■ To do: Retype the lines below character for character, leaving the pictures out of your output.
BEGIN
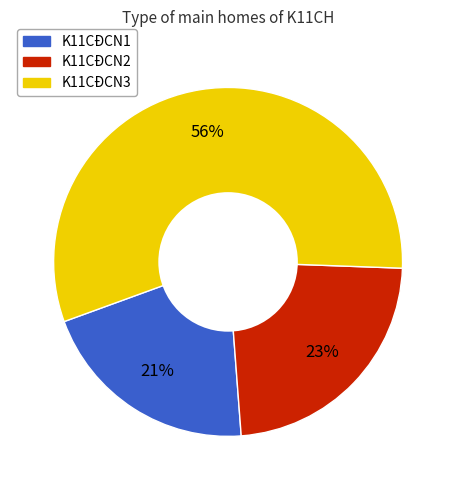

Which slice represents more than half of the pie?

K11CĐCN3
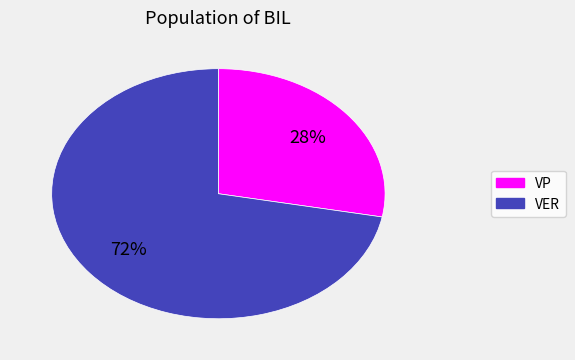

Is there any slice that represents more than half of the pie?

Yes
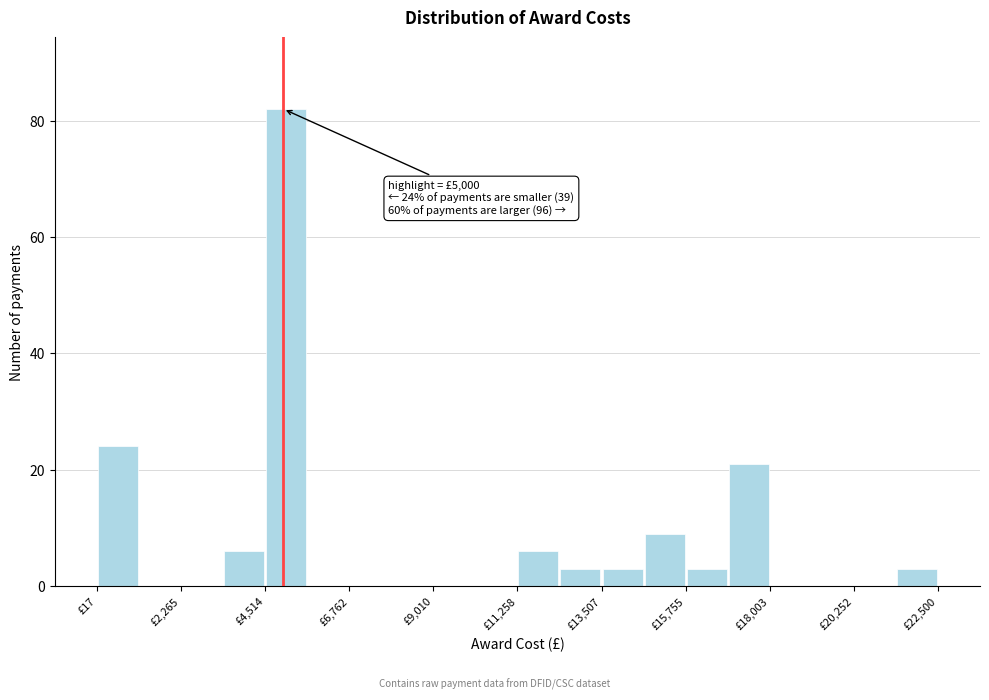

Read against the x-axis, roughly where is the centre of the tallest bar?

5000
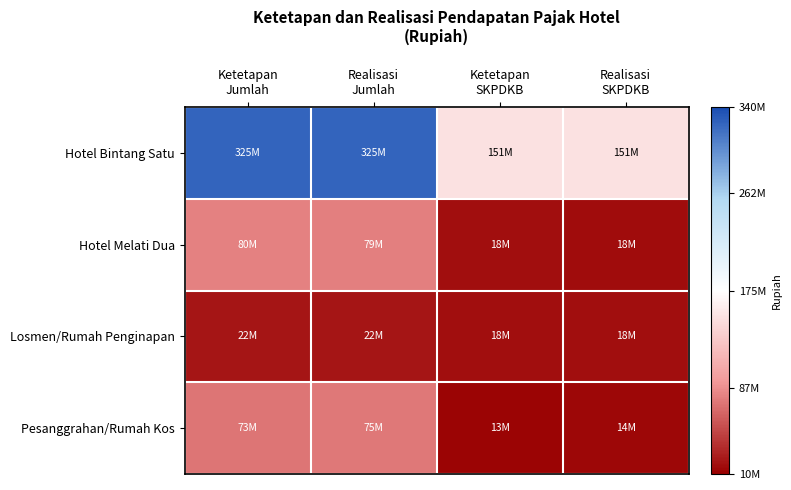

Which series has the largest total across all categories?

Hotel Bintang Satu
END
■ Answer space:
Which slice represents more than half of the pie?

K11CĐCN3

Is there any slice that represents more than half of the pie?

Yes

Read against the x-axis, roughly where is the centre of the tallest bar?

5000

Which series has the largest total across all categories?

Hotel Bintang Satu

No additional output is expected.